Task description: Before you return the lines below, strip out any images and keep every word as written.

[Stored data entries]
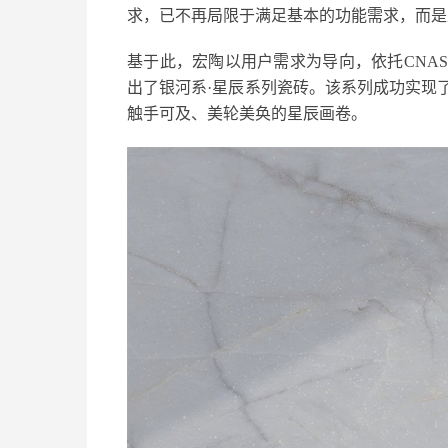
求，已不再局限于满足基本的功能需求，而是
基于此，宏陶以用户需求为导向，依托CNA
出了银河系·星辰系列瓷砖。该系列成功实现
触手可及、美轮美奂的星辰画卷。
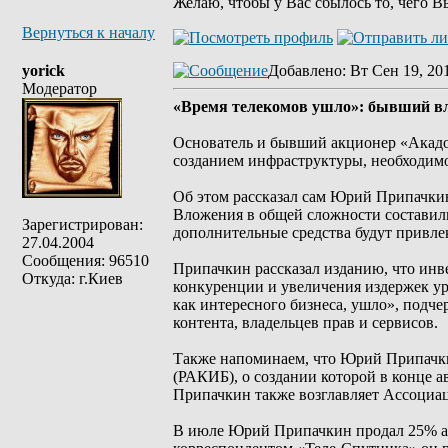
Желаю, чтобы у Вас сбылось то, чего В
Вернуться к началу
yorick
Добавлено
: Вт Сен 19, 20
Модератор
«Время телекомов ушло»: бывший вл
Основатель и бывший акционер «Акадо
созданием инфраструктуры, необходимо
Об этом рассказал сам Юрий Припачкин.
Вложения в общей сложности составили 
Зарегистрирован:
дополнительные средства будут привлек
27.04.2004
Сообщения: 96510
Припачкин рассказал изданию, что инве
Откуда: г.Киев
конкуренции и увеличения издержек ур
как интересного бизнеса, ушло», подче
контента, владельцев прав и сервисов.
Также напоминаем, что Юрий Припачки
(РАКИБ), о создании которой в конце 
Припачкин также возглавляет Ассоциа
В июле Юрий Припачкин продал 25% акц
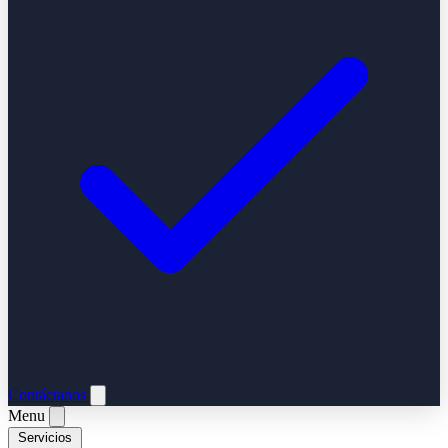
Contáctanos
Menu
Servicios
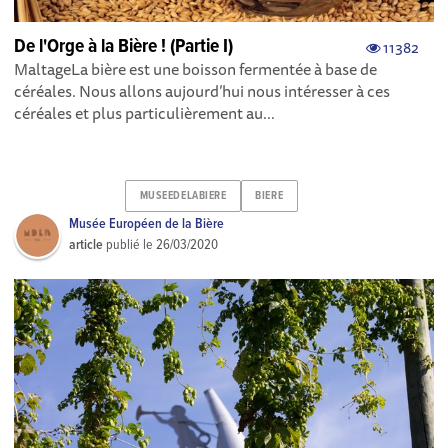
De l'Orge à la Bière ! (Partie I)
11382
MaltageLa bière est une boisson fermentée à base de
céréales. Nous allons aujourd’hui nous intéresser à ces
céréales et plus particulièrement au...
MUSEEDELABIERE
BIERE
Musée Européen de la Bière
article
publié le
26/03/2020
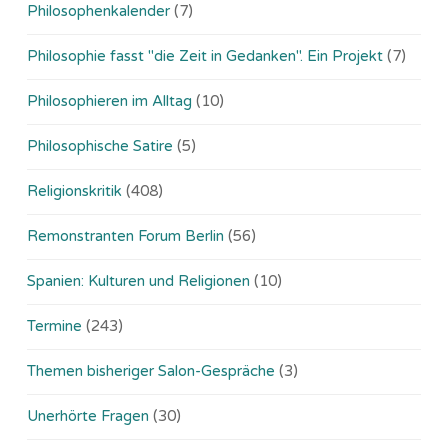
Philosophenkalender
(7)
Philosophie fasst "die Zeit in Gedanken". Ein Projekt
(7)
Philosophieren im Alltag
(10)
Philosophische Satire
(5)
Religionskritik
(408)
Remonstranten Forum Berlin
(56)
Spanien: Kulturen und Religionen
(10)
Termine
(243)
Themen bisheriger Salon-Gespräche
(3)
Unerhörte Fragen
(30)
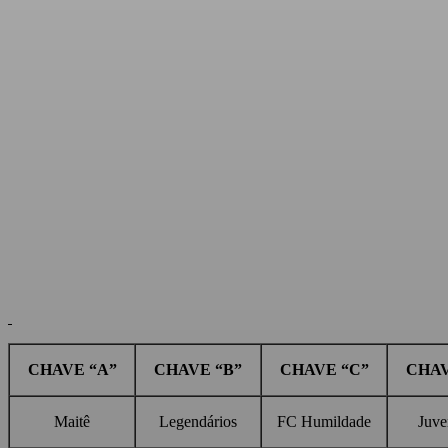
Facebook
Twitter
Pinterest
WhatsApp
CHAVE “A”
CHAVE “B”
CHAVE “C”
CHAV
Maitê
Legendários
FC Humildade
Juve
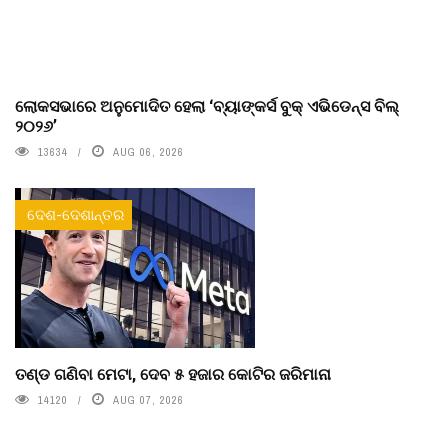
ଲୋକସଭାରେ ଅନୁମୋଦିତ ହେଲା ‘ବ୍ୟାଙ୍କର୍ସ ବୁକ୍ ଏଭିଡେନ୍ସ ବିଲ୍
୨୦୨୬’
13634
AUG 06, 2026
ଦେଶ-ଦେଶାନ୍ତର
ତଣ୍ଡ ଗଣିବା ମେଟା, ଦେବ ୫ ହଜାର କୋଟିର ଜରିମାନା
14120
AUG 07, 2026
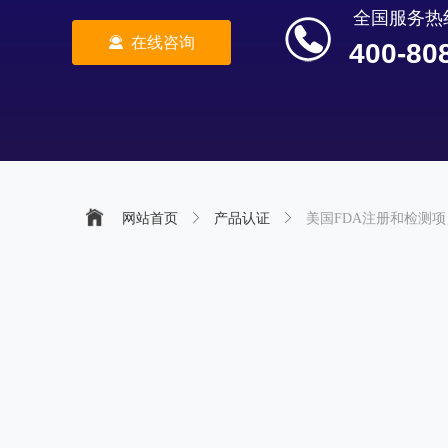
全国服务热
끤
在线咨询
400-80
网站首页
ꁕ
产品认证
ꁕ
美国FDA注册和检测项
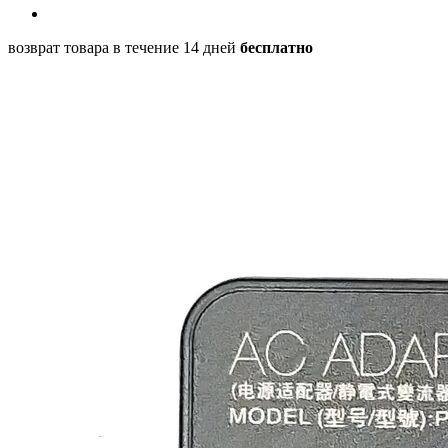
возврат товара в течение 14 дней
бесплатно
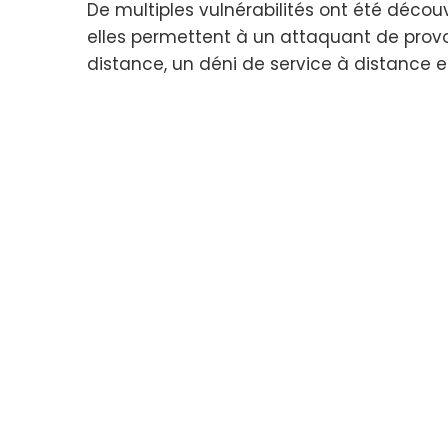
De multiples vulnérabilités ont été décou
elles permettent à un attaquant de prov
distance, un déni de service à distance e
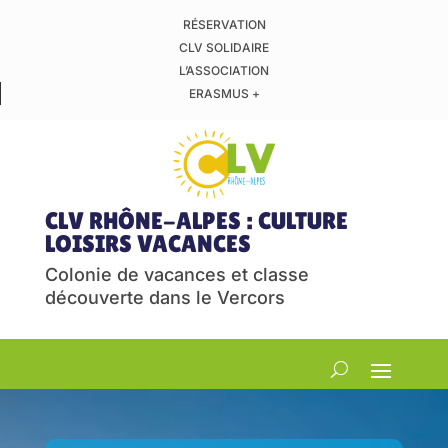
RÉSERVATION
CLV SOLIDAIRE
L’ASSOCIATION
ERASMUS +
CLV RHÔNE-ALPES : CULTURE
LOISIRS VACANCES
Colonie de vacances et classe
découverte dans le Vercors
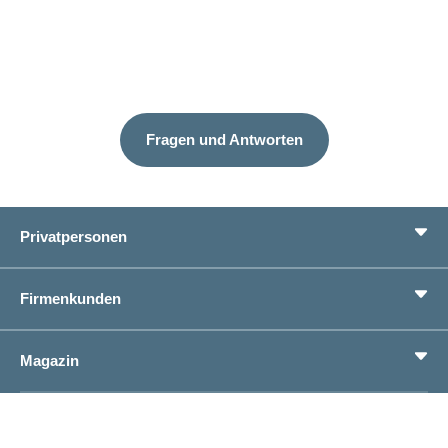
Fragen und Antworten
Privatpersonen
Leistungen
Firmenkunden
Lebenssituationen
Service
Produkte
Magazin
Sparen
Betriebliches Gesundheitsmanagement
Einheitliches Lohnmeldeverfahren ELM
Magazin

Expected output:
求，已不再局限于满足基本的功能需求，而是
基于此，宏陶以用户需求为导向，依托CNA
出了银河系·星辰系列瓷砖。该系列成功实现
触手可及、美轮美奂的星辰画卷。
Желаю, чтобы у Вас сбылось то, чего В
Вернуться к началу
yorick
Добавлено
: Вт Сен 19, 20
Модератор
«Время телекомов ушло»: бывший вл
Основатель и бывший акционер «Акадо
созданием инфраструктуры, необходимо
Об этом рассказал сам Юрий Припачкин.
Вложения в общей сложности составили 
Зарегистрирован:
дополнительные средства будут привлек
27.04.2004
Сообщения: 96510
Припачкин рассказал изданию, что инве
Откуда: г.Киев
конкуренции и увеличения издержек ур
как интересного бизнеса, ушло», подче
контента, владельцев прав и сервисов.
Также напоминаем, что Юрий Припачки
(РАКИБ), о создании которой в конце 
Припачкин также возглавляет Ассоциа
В июле Юрий Припачкин продал 25% акц
Contáctanos
Menu
Servicios
De l'Orge à la Bière ! (Partie I)
11382
MaltageLa bière est une boisson fermentée à base de
céréales. Nous allons aujourd’hui nous intéresser à ces
céréales et plus particulièrement au...
MUSEEDELABIERE
BIERE
Musée Européen de la Bière
article
publié le
26/03/2020
Philosophenkalender
(7)
Philosophie fasst "die Zeit in Gedanken". Ein Projekt
(7)
Philosophieren im Alltag
(10)
Philosophische Satire
(5)
Religionskritik
(408)
Remonstranten Forum Berlin
(56)
Spanien: Kulturen und Religionen
(10)
Termine
(243)
Themen bisheriger Salon-Gespräche
(3)
Unerhörte Fragen
(30)
Facebook
Twitter
Pinterest
WhatsApp
CHAVE “A”
CHAVE “B”
CHAVE “C”
CHAV
Maitê
Legendários
FC Humildade
Juve
ଲୋକସଭାରେ ଅନୁମୋଦିତ ହେଲା ‘ବ୍ୟାଙ୍କର୍ସ ବୁକ୍ ଏଭିଡେନ୍ସ ବିଲ୍
୨୦୨୬’
13634
AUG 06, 2026
ଦେଶ-ଦେଶାନ୍ତର
ତଣ୍ଡ ଗଣିବା ମେଟା, ଦେବ ୫ ହଜାର କୋଟିର ଜରିମାନା
14120
AUG 07, 2026
全国服务热
끤
在线咨询
400-80
网站首页
ꁕ
产品认证
ꁕ
美国FDA注册和检测项
возврат товара в течение 14 дней
бесплатно
De multiples vulnérabilités ont été décou
elles permettent à un attaquant de prov
distance, un déni de service à distance e
RÉSERVATION
CLV SOLIDAIRE
L’ASSOCIATION
ERASMUS +
CLV RHÔNE-ALPES : CULTURE
LOISIRS VACANCES
Colonie de vacances et classe
découverte dans le Vercors
Fragen und Antworten
Privatpersonen
Leistungen
Firmenkunden
Lebenssituationen
Service
Produkte
Magazin
Sparen
Betriebliches Gesundheitsmanagement
Einheitliches Lohnmeldeverfahren ELM
Magazin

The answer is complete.